It is well known that Asia’s rapid economic growth is creating a commensurate expansion in its energy needs. Also, the region’s requirement is mainly for fossil fuels, most of them imported, and the result will likely be environmental damage caused by a swamping of global carbon dioxide targets. Meanwhile, government measures to regulate domestic demand, for instance through subsidies, is perversely benefiting the rich at the expense of the poor.
Concrete but practical measures are essential to tackle Asia’s “energy challenge”, according to the Asian Development Bank (ADB).
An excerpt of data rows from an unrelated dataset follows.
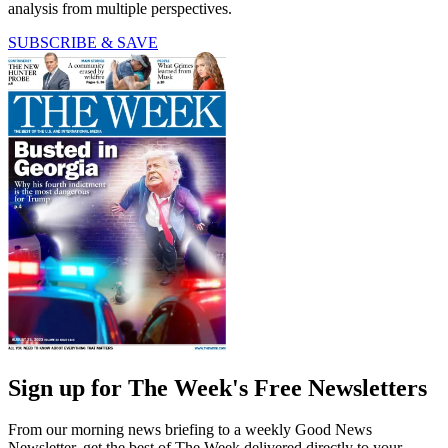
analysis from multiple perspectives.
SUBSCRIBE & SAVE
Sign up for The Week's Free Newsletters
From our morning news briefing to a weekly Good News
Newsletter, get the best of The Week delivered directly to your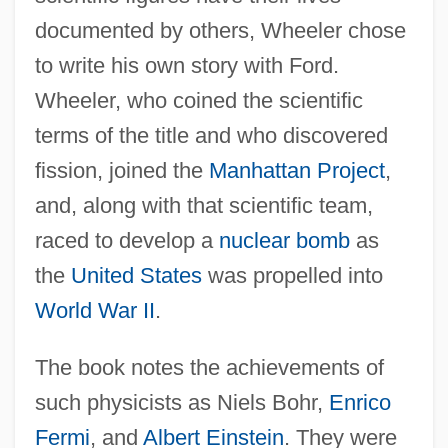
documented by others, Wheeler chose
to write his own story with Ford.
Wheeler, who coined the scientific
terms of the title and who discovered
fission, joined the
Manhattan Project
,
and, along with that scientific team,
raced to develop a
nuclear bomb
as
the
United States
was propelled into
World War II
.
The book notes the achievements of
such physicists as Niels Bohr,
Enrico
Fermi
, and
Albert Einstein
. They were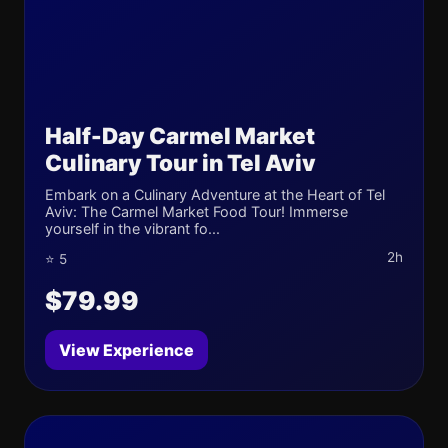
Half-Day Carmel Market
Culinary Tour in Tel Aviv
Embark on a Culinary Adventure at the Heart of Tel
Aviv: The Carmel Market Food Tour! Immerse
yourself in the vibrant fo...
2h
⭐ 5
$79.99
View Experience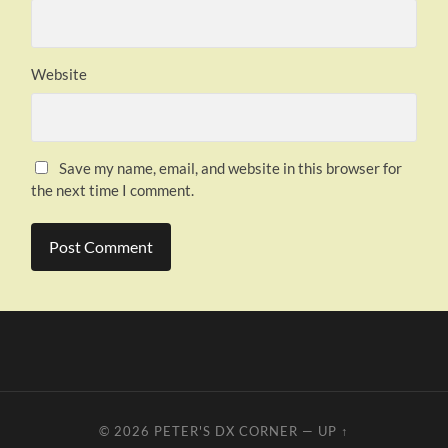
Website
Save my name, email, and website in this browser for
the next time I comment.
© 2026
PETER'S DX CORNER
—
UP ↑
It is the special theme of the ADB’s latest economic outlook released yesterday, which highlights the balance the region must achieve to deliver energy to all its citizens while reducing its dependence on fossil fuels.
“Asia could be consuming more than half the world’s energy supply by 2035, and without radical changes carbon dioxide emissions will double,” said ADB chief economist Changyong Rhee to media at Hong Kong’s Foreign Correspondents Club yesterday morning. “Asia must both contain rising demand and explore cleaner energy options, which will require creativity and resolve, with policymakers having to grapple with politically difficult issues like fuel subsidies and regional market integration,” he added.
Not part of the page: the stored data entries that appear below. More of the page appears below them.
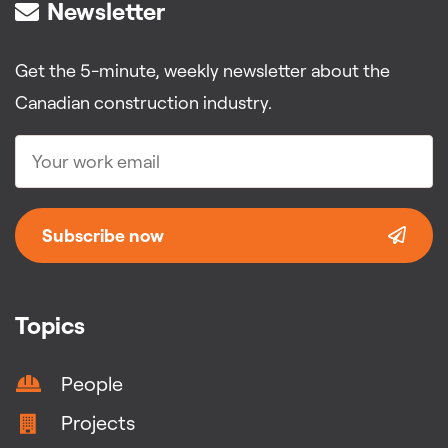
Newsletter
Get the 5-minute, weekly newsletter about the
Canadian construction industry.
Subscribe now
Topics
People
Projects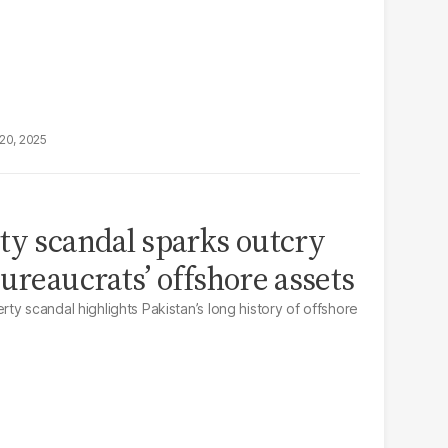
20, 2025
ty scandal sparks outcry
ureaucrats’ offshore assets
y scandal highlights Pakistan’s long history of offshore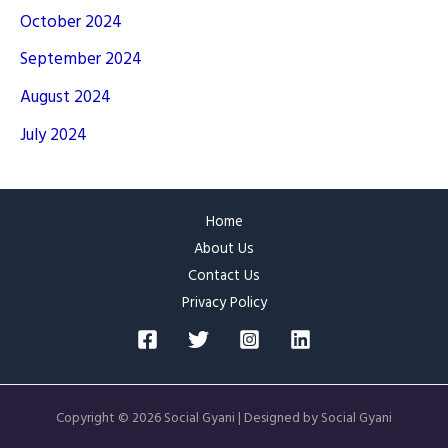
October 2024
September 2024
August 2024
July 2024
Home
About Us
Contact Us
Privacy Policy
Copyright © 2026 Social Gyani | Designed by Social Gyani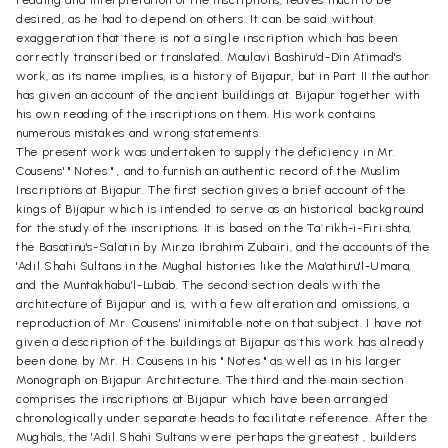
desired, as he had to depend on others. It can be said without
exaggeration that there is not a single inscription which has been
correctly transcribed or translated. Maulavi Bashiru’d-Din Atimad's
work, as its name implies, is a history of Bijapur, but in Part II the author
has given an account of the ancient buildings at. Bijapur together with
his own reading of the inscriptions on them. His work contains
numerous mistakes and wrong statements.
The present work was undertaken to supply the deficiency in Mr.
Cousens' " Notes " , and to furnish an authentic record of the Muslim
Inscriptions at Bijapur. The first section gives a brief account of the
kings of Bijapur which is intended to serve as an historical background
for the study of the inscriptions. It is based on the Ta`rikh-i-Firi shta,
the Basatinu's-Salatin by Mirza Ibrahim Zubairi, and the accounts of the
'Adil Shahi Sultans in the Mughal histories like the Ma’athiru'l-Umara,
and the Muntakhabu’l-Lubab. The second section deals with the
architecture of Bijapur and is, with a few alteration and omissions, a
reproduction of Mr. Cousens' inimitable note on that subject. I have not
given a description of the buildings at Bijapur as this work has already
been done by Mr. H. Cousens in his " Notes " as well as in his larger
Monograph on Bijapur Architecture. The third and the main section
comprises the inscriptions at Bijapur which have been arranged
chronologically under separate heads to facilitate reference. After the
Mughals, the 'Adil Shahi Sultans were perhaps the greatest , builders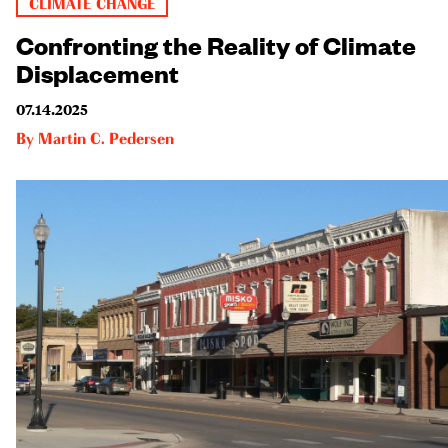
CLIMATE CHANGE
Confronting the Reality of Climate
Displacement
07.14.2025
By
Martin C. Pedersen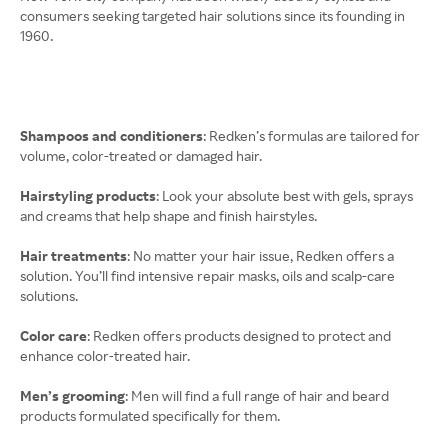
consumers seeking targeted hair solutions since its founding in
1960.
Shampoos and conditioners
: Redken’s formulas are tailored for
volume, color-treated or damaged hair.
Hairstyling products
: Look your absolute best with gels, sprays
and creams that help shape and finish hairstyles.
Hair treatments
: No matter your hair issue, Redken offers a
solution. You’ll find intensive repair masks, oils and scalp-care
solutions.
Color care
: Redken offers products designed to protect and
enhance color-treated hair.
Men’s grooming
: Men will find a full range of hair and beard
products formulated specifically for them.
Rhee argued that the region needs to create a pan-Asian energy market by 2030, replicating the type of cooperation and integration that happens in Europe. That means electric grids should be interconnected across national borders, with harmonised regulations, standards and pricing policies.
Demand could be curbed by replacing inefficient, widespread fuel subsidies with ones targeted specifically to help the poor, such as a system similar to Indonesia’s. Most fuel subsidies artificially lower the cost of power and impose large fiscal burdens; eliminating them could reduce carbon dioxide emissions by 2.6 billion tons by 2035, according to the ADB.
Moreover, second-generation greenhouse gas emission taxes could be recycled to reduce the cost of cleaner inputs, limiting the adverse effect on economic activity while mitigating global warning, said Rhee.
Meanwhile, “the supply of clean energy needs to be broadly pursued”, with each country developing new technologies “according to its comparative advantage”, so that Asia can expand its energy supply. Technology transfers from developed countries can help.
Regional cooperation is also needed to aid those countries with energy deficiencies, for instance through “income policies to secure an adequate energy floor for the poor, selecting appropriate technologies for distributed and off-grid power generation and promoting community participation”.
It is clearly a difficult task, and coordinated action among Asian policymakers will be tough to achieve. But, the consequences of inaction, based on the ADB’s simulations are potentially disastrous.
An annual economic growth rate of 6% means that Asia could account for 44% of world GDP by 2035, and its energy consumption would rise from a third in 2010 to between 51% and 56%.
If by 2035 Asia simply expands energy access without changing the way it consumes, the development agency predicts that the region’s oil consumption will double, natural gas consumption will triple and coal use will increase by 81%. In addition, with only 9% of proven global oil reserves, the region will almost triple oil imports by 2035, making it more vulnerable to external supply shocks.
The one bright spot is shale gas. China has the largest resources in the world, although there are technical uncertainties such as leakage and water contamination that need to be addressed. The other economically viable alternative to traditional fossil fuels is nuclear power.
If the Fukushima accident leads to the abandonment of the nuclear option, then the ADB predicts that carbon dioxide emission would be 8% to 13% higher in 2035.
“But expanding nuclear energy in Asia requires addressing three remaining challenges: proliferation, waste management and, above all, safety.”